**WORK TASK 1:** Please restate the securities reporting text from "(3) The annual" to "not been reported.", swapping "unit price" for "price per security".
**WORK TASK 2:**
Answer these questions from the securities reporting text:
(a) Within how many days of the end of the calendar year must reports be filed under the alternative reporting requirement?
(b) For securities acquired under a plan, who is often the registered holder?
(c) In which section of the insider report may a director or senior officer indicate participation in an automatic securities purchase plan?

**PAGE TEXT:**
----
6.3 Reporting Requirements
(1) A director or senior officer must file a report disclosing dispositions or transfers of securities that are not specified dispositions of securities, and any acquisitions of securities which are not exempt from the insider reporting obligation, within the time periods prescribed by securities legislation. The report for such acquisitions or dispositions need not include acquisitions under an automatic securities purchase plan unless clause 5.3(a) of the Instrument requires disclosure of those acquisitions.
(2) Clause 5.3(a) requires reports to be filed disclosing acquisitions of any securities under an automatic securities purchase plan which are disposed of or transferred, other than pursuant to a specified disposition or transfer of securities. Accordingly, in these circumstances, if securities acquired under an automatic securities purchase plan are disposed of or transferred, other than pursuant to a specified disposition or transfer of securities, and the acquisitions of these securities have not been previously disclosed in a report, the insider report will disclose, for each acquisition of securities which are disposed of or transferred, the particulars relating to the date of acquisition of such securities, the number of securities acquired and the acquisition price of such securities. The report would also disclose, for each disposition or transfer, the related particulars for each such disposition or transfer of securities. It would be prudent practice for the director or senior officer to indicate in such insider report, by way of the "Remarks" section, or otherwise, that he or she participates in an automatic securities purchase plan and that not all purchases under that plan have been included in the report.

(3) The annual report should include, for acquisitions of securities under a plan not previously reported, disclosure for each acquisition, showing the date of acquisition, the number of securities acquired, and the unit price for each acquisition. The annual report should include comparable information for each specified disposition of securities that has not been reported.
(4) The annual report that an insider files for acquisitions and specified dispositions under the automatic securities purchase plan in accordance with clause 5.3(b) of the Instrument will reconcile the acquisitions under the plan with other acquisitions or dispositions by the director or senior officer so that the report provides an accurate listing of the director's or senior officer's total holdings. As required by securities legislation, the report filed by the insider must differentiate between securities held directly and indirectly and must indicate the registered holder if securities are held indirectly. In the case of securities acquired pursuant to a plan, the registered holder is often a trustee or plan administrator.

6.4 Exemption to the Alternative Reporting Requirement
(1) If a director or senior officer relies on the automatic securities purchase plan exemption contained in section 5.1 of the Instrument, the director or senior officer becomes subject, as a consequence of such reliance, to the alternate reporting requirement under section 5.3 to file one or more reports within 90 days of the end of the calendar year (the alternative reporting requirement).
----
**RECORDS SHOWN:**

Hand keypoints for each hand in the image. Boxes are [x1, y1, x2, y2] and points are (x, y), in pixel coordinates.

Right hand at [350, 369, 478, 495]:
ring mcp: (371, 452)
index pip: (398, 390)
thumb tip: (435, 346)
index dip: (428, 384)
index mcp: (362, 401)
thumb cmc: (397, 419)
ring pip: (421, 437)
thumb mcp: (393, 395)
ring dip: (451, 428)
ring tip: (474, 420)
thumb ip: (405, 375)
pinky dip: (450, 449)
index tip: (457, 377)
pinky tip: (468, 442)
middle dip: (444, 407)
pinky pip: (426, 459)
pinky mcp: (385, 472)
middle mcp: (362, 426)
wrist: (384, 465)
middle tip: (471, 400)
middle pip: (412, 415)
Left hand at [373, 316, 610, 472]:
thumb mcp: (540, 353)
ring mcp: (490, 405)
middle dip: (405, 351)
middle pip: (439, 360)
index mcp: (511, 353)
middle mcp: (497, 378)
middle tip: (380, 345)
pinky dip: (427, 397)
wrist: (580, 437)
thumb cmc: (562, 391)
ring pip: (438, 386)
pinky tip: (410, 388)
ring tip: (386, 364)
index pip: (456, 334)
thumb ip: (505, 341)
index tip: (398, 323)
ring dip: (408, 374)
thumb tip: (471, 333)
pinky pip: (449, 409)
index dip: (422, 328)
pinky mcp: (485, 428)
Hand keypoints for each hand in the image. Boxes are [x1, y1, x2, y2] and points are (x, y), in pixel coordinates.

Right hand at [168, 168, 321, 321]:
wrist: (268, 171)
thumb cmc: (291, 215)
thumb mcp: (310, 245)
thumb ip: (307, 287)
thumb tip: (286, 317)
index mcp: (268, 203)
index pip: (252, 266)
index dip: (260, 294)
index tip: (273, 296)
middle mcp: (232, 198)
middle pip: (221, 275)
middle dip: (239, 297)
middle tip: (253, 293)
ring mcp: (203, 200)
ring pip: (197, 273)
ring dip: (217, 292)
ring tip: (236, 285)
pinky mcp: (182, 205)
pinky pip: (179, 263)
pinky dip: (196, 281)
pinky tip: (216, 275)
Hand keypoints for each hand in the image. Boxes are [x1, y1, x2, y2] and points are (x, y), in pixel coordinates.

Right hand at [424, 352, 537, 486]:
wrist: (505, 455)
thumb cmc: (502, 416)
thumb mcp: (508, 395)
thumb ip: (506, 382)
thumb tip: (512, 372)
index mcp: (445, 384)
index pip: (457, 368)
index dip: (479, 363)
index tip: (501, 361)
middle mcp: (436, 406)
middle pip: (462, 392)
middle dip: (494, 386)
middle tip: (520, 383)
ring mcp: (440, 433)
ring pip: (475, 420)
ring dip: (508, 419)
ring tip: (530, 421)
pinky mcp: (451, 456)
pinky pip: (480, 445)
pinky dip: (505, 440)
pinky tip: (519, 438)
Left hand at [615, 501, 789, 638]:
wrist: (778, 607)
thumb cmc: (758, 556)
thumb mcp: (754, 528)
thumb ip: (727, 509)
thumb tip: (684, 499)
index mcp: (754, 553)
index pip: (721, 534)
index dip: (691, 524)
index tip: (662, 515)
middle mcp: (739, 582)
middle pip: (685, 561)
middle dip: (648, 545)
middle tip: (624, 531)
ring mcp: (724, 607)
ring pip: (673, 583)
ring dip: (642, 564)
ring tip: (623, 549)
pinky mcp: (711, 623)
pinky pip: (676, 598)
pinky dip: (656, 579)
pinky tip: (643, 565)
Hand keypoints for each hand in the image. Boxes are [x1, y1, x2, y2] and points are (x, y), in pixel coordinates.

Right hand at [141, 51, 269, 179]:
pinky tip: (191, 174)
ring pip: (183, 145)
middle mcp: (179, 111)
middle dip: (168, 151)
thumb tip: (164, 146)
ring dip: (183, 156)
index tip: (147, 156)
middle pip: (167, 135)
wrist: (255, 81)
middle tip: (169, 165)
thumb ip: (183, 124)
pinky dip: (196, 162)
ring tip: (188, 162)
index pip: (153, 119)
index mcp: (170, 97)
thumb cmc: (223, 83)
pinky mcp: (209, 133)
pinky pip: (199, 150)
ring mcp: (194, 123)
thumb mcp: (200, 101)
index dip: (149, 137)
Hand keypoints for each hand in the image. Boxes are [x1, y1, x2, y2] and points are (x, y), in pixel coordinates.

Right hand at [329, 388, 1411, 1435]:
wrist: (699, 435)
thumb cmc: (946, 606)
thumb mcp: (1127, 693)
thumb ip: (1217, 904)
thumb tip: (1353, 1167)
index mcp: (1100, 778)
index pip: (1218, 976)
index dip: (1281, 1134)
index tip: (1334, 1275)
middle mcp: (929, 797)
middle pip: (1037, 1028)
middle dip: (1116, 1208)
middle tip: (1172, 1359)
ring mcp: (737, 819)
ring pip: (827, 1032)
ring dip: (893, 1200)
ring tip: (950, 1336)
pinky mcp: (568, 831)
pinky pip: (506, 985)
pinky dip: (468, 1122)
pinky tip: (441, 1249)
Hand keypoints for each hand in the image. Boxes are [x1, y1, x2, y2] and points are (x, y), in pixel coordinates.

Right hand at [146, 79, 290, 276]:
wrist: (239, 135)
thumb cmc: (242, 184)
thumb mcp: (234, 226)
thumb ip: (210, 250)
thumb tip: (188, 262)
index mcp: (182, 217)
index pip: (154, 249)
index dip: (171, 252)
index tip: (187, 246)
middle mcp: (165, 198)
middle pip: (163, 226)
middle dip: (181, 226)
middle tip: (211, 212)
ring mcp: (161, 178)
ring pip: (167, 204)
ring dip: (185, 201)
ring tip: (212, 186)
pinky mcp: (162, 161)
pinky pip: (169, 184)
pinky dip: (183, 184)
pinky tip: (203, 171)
----
**EXERCISE RESULT 1:**
(3) The annual report should include, for acquisitions of securities under a plan not previously reported, disclosure for each acquisition, showing the date of acquisition, the number of securities acquired, and the price per security for each acquisition. The annual report should include comparable information for each specified disposition of securities that has not been reported.

**EXERCISE RESULT 2:**
(a) Within 90 days.
(b) A trustee or plan administrator.
(c) The "Remarks" section.